How much business sense a charity have?

Are expectations that a charity should act prudently and in accordance with business best practices hindering its ability to do perform its mission? Nicholas Kristoff’s Christmas Day column thinks that question through.

Kristoff focuses on a book by Dan Pallotta that according to Kristoff “seethes with indignation at public expectations that charities be prudent, nonprofit and saintly”.

I confess to ambivalence. I deeply admire the other kind of aid workers, those whose passion for their work is evident by the fact that they’ve gone broke doing it. I’m filled with awe when I go to a place like Darfur and see unpaid or underpaid aid workers in groups like Doctors Without Borders, risking their lives to patch up the victims of genocide.

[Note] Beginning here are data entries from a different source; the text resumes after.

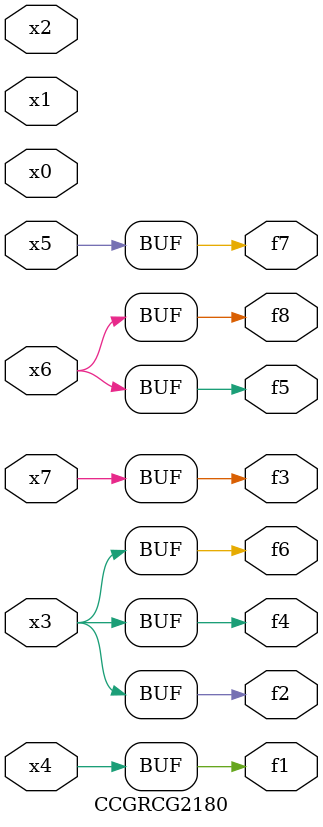
<source format=v>
module CCGRCG2180(
	input x0, x1, x2, x3, x4, x5, x6, x7,
	output f1, f2, f3, f4, f5, f6, f7, f8
);
	assign f1 = x4;
	assign f2 = x3;
	assign f3 = x7;
	assign f4 = x3;
	assign f5 = x6;
	assign f6 = x3;
	assign f7 = x5;
	assign f8 = x6;
endmodule

</source>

I also worry that if aid groups paid executives as lavishly as Citigroup, they would be managed as badly as Citigroup.

Yet there’s a broad recognition in much of the aid community that a major rethink is necessary, that groups would be more effective if they borrowed more tools from the business world, and that there is too much “gotcha” scrutiny on overhead rather than on what they actually accomplish. It’s notable that leaders of Oxfam and Save the Children have publicly endorsed the book, and it’s certainly becoming more socially acceptable to note that businesses can also play a powerful role in fighting poverty.

“Howard Schultz has done more for coffee-growing regions of Africa than anybody I can think of,” Michael Fairbanks, a development expert, said of the chief executive of Starbucks. By helping countries improve their coffee-growing practices and brand their coffees, Starbucks has probably helped impoverished African coffee farmers more than any aid group has.